Diplomatie de guerre

  • Un analyste prévient que les combats au Liban pourraient faire dérailler l’accord américano-iranien : Doug Bandow, chercheur principal à l’Institut Cato et ancien conseiller du président américain Ronald Reagan, a déclaré que tout accord pourrait s’effondrer si Washington n’exerce pas de « réelles pressions » sur Israël pour qu’il mette fin à ses attaques au Liban. Bien que les États-Unis disposent d’un important levier d’influence grâce à leur soutien militaire et financier à Israël, Bandow a fait valoir qu’aucun président américain n’a été disposé à suspendre ce soutien longtemps. « Si Trump n’exerce pas de réelles pressions, s’il ne trouve pas le moyen d’en exercer, cela ne sera qu’une mise en scène », a-t-il déclaré. « Et il est peu probable que les Iraniens trouvent cela satisfaisant. Cela pourrait faire capoter l’accord. »
  • Carney qualifie l’accord américano-iranien de « tournant décisif » : Le Premier ministre canadien, Mark Carney, a déclaré avoir examiné une copie de l’accord préliminaire et l’a qualifié de « dépassant ses attentes ». « Nous sommes très satisfaits de l’accord conclu », a-t-il déclaré à CNN, bien que les termes n’aient pas été rendus publics.

Aux États-Unis

  • Le vice-président américain JD Vance a déclaré que l’accord était « très simple » : l’Iran ne peut pas se doter de l’arme nucléaire, le détroit d’Ormuz doit rester ouvert et Téhéran peut en retirer de « réels avantages » s’il « se comporte bien ». « S’ils cessent de financer le terrorisme… ils peuvent réellement en retirer des avantages. S’ils ne font rien de tout cela, ils n’y gagnent rien », a-t-il affirmé, ajoutant : « Les États-Unis sont gagnants dans tous les cas. »

En Palestine occupée

  • La crainte d’une annexion alimente la controverse à Hébron : depuis Ramallah, Nour Odeh, d’Al Jazeera, rapporte que la décision du ministre des Finances, Bezalel Smotrich, de transférer les pouvoirs d’aménagement du territoire à l’armée israélienne à Hébron compromet l’accord d’Hébron de 1997, qui partageait la ville entre contrôle palestinien et israélien, et témoigne d’une volonté plus large d’annexion de facto.

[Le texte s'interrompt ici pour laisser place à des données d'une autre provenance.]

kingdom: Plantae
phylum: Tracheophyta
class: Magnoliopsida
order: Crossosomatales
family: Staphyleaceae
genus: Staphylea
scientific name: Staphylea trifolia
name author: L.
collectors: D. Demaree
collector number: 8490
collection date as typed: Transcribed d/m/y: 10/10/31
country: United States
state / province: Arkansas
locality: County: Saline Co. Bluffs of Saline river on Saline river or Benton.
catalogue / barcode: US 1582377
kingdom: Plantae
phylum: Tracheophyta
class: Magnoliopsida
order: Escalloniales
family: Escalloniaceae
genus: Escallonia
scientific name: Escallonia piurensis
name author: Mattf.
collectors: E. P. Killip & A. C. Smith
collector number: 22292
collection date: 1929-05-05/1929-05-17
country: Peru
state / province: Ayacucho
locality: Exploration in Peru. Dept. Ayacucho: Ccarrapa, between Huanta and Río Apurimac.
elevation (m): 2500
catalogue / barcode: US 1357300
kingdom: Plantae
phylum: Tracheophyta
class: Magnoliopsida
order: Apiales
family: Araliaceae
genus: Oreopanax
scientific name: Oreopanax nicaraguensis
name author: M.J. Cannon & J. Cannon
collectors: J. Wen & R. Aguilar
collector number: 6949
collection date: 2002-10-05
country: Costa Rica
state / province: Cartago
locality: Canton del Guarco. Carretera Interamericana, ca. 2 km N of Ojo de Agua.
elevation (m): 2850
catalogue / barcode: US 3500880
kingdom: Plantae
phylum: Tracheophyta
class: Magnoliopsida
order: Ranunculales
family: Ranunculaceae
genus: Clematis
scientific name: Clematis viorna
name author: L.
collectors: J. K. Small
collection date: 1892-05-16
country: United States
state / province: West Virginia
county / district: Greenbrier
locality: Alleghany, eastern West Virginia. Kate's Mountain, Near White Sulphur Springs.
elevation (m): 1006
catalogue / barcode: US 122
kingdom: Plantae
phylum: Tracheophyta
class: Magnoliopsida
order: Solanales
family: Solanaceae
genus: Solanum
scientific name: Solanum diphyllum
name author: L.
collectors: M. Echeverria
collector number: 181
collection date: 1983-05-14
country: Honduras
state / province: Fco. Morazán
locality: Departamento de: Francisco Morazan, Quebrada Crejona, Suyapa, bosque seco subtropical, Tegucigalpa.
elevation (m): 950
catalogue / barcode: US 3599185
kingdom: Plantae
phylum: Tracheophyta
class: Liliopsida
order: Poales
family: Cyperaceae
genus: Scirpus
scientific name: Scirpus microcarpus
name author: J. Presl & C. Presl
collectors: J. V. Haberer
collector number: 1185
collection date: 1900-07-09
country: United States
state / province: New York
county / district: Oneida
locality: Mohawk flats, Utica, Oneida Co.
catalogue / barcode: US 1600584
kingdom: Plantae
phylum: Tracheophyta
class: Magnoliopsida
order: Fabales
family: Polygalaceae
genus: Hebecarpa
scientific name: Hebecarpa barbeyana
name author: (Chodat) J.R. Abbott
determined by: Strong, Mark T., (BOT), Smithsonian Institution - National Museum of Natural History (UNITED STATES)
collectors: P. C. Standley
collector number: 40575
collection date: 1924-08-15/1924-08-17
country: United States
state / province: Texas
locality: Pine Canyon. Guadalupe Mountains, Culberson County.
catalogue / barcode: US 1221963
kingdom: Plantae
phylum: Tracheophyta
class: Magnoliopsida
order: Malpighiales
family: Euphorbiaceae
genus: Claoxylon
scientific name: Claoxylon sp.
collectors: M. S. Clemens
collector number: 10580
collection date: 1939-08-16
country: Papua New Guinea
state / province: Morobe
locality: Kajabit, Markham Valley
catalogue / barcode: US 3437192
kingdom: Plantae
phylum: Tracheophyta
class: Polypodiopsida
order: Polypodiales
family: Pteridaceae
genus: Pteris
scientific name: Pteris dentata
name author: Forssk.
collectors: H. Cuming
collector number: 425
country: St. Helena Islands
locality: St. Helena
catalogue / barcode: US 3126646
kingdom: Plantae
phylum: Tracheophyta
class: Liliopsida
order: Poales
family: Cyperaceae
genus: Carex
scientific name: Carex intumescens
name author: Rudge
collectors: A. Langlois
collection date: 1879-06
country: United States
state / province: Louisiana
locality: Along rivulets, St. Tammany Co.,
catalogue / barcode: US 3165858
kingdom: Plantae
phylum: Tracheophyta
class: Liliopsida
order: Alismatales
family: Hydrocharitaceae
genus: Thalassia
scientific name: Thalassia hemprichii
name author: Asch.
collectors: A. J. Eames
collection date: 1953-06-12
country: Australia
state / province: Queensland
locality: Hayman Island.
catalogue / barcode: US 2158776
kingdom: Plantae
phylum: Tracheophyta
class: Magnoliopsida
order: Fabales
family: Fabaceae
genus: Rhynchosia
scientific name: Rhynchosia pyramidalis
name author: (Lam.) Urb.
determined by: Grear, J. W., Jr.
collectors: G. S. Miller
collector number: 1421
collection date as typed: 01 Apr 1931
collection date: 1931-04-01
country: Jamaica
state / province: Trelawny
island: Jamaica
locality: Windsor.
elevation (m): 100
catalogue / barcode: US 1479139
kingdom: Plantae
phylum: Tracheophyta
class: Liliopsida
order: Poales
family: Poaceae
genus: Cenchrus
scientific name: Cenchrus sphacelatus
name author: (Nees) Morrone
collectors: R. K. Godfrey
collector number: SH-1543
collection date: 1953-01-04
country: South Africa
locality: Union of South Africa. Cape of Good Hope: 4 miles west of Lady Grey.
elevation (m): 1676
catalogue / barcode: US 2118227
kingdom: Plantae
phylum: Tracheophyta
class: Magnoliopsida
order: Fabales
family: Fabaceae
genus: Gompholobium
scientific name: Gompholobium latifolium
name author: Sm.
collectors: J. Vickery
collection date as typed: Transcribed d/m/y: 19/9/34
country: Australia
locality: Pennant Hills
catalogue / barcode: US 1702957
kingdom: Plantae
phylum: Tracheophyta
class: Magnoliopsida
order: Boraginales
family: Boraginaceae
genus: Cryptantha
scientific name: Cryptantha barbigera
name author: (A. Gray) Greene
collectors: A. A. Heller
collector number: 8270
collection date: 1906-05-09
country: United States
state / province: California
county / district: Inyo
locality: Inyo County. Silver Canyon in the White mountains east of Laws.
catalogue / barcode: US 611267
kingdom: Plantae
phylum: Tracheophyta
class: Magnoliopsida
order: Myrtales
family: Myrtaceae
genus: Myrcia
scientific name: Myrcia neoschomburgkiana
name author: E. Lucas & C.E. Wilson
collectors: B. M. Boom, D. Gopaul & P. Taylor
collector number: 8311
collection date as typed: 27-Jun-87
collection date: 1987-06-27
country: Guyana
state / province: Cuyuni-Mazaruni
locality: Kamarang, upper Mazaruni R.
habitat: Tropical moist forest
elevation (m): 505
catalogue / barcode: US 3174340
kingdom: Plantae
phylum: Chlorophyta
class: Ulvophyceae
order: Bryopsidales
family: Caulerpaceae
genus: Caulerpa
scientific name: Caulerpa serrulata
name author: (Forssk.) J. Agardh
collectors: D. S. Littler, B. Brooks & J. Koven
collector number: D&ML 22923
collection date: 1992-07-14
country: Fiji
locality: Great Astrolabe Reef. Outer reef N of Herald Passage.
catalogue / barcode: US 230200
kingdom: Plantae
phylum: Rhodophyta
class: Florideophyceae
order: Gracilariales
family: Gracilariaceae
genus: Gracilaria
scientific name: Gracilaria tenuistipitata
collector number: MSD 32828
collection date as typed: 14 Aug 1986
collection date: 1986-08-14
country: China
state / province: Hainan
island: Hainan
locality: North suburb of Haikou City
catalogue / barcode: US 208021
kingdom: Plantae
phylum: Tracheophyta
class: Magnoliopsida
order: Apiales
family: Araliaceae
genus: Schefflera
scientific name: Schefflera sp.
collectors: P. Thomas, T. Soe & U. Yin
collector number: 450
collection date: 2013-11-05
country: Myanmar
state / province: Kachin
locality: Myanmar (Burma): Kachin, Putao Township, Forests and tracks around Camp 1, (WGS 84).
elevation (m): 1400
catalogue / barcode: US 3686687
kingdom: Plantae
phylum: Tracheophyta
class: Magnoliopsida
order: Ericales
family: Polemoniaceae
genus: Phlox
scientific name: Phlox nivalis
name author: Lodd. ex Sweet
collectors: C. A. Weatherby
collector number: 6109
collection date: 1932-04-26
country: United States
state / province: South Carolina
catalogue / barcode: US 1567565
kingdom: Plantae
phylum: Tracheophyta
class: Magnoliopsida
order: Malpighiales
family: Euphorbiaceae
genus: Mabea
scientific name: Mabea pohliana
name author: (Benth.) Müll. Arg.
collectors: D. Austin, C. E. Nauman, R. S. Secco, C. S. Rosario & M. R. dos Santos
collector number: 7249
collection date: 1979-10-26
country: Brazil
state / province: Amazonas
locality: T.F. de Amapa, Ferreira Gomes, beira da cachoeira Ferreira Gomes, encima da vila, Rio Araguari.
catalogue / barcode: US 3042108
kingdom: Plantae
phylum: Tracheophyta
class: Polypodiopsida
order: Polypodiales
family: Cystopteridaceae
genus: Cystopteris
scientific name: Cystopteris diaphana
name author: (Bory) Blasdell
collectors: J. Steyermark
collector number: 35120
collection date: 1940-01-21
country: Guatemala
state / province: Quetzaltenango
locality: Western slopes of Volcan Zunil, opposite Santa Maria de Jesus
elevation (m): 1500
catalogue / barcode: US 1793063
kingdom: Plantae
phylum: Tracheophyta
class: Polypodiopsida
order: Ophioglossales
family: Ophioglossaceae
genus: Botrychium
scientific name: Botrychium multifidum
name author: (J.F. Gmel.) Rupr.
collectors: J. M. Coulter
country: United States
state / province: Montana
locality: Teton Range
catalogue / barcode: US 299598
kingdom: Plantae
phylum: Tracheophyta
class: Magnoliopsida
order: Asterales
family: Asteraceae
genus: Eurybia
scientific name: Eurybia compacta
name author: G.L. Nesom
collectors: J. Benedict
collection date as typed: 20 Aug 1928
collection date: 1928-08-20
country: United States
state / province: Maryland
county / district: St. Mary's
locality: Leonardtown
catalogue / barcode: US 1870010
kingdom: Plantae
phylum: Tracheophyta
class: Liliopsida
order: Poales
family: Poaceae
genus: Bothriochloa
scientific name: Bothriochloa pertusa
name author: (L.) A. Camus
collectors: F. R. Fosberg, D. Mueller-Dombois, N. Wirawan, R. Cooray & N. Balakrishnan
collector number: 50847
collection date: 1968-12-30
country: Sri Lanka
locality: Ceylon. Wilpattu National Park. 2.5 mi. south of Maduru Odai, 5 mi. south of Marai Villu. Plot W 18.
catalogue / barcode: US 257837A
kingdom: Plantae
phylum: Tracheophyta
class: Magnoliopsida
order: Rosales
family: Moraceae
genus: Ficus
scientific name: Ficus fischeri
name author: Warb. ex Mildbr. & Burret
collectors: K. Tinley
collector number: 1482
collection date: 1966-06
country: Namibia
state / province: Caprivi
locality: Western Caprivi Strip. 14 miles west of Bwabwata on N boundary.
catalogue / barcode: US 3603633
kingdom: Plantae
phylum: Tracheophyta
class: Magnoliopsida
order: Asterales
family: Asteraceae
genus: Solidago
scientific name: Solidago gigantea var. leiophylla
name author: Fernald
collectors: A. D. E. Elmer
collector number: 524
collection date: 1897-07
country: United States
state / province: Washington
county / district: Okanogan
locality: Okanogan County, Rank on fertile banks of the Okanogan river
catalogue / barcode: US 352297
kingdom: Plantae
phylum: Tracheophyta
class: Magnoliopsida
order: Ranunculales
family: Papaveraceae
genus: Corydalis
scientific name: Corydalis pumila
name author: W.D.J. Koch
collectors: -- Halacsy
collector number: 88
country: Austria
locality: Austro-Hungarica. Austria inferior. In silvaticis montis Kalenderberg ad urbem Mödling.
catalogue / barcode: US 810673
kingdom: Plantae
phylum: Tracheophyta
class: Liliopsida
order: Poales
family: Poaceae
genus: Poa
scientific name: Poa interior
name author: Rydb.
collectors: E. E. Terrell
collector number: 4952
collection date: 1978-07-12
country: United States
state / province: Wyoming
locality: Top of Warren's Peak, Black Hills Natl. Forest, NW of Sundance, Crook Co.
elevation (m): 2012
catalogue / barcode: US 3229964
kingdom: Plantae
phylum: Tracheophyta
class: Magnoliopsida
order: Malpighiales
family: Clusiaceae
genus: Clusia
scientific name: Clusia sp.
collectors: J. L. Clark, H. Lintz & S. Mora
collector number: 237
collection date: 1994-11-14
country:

Elle affirme que le gouvernement « intensifie les accaparements de terres et l’annexion de facto » au moment même où la coalition au pouvoir a besoin de « consolider son soutien », arguant qu’il s’agit de « mesures populaires » susceptibles de « détourner l’attention de la crise croissante avec Washington », dans un contexte de pressions liées à l’accord américano-iranien.
  • Un sondage révèle le scepticisme des Israéliens quant à l’accord américano-iranien : selon une enquête menée par la chaîne de télévision publique israélienne Kan, seuls 18 % des Israéliens soutiennent l’accord, tandis que 55 % s’y opposent. Malgré les récentes frappes contre l’Iran, 70 % déclarent « craindre toujours la menace iranienne ». Le sondage indique également que 40 % pensent que Donald Trump restera un « grand ami d’Israël », tandis que 32 % estiment que sa position à l’égard d’Israël évoluera.

Au Liban

  • Des frappes israéliennes font quatre morts au Sud-Liban : Au moins quatre personnes ont été tuées lors de frappes de drones israéliens dans le gouvernorat de Nabatieh, au Liban, selon l’Agence nationale de l’information (ANI), malgré un cessez-le-feu et un accord américano-iranien visant à cesser les combats « sur tous les fronts, y compris au Liban ». Ces attaques risquent d’alimenter les accusations iraniennes selon lesquelles Israël viole l’accord et met en péril son effondrement.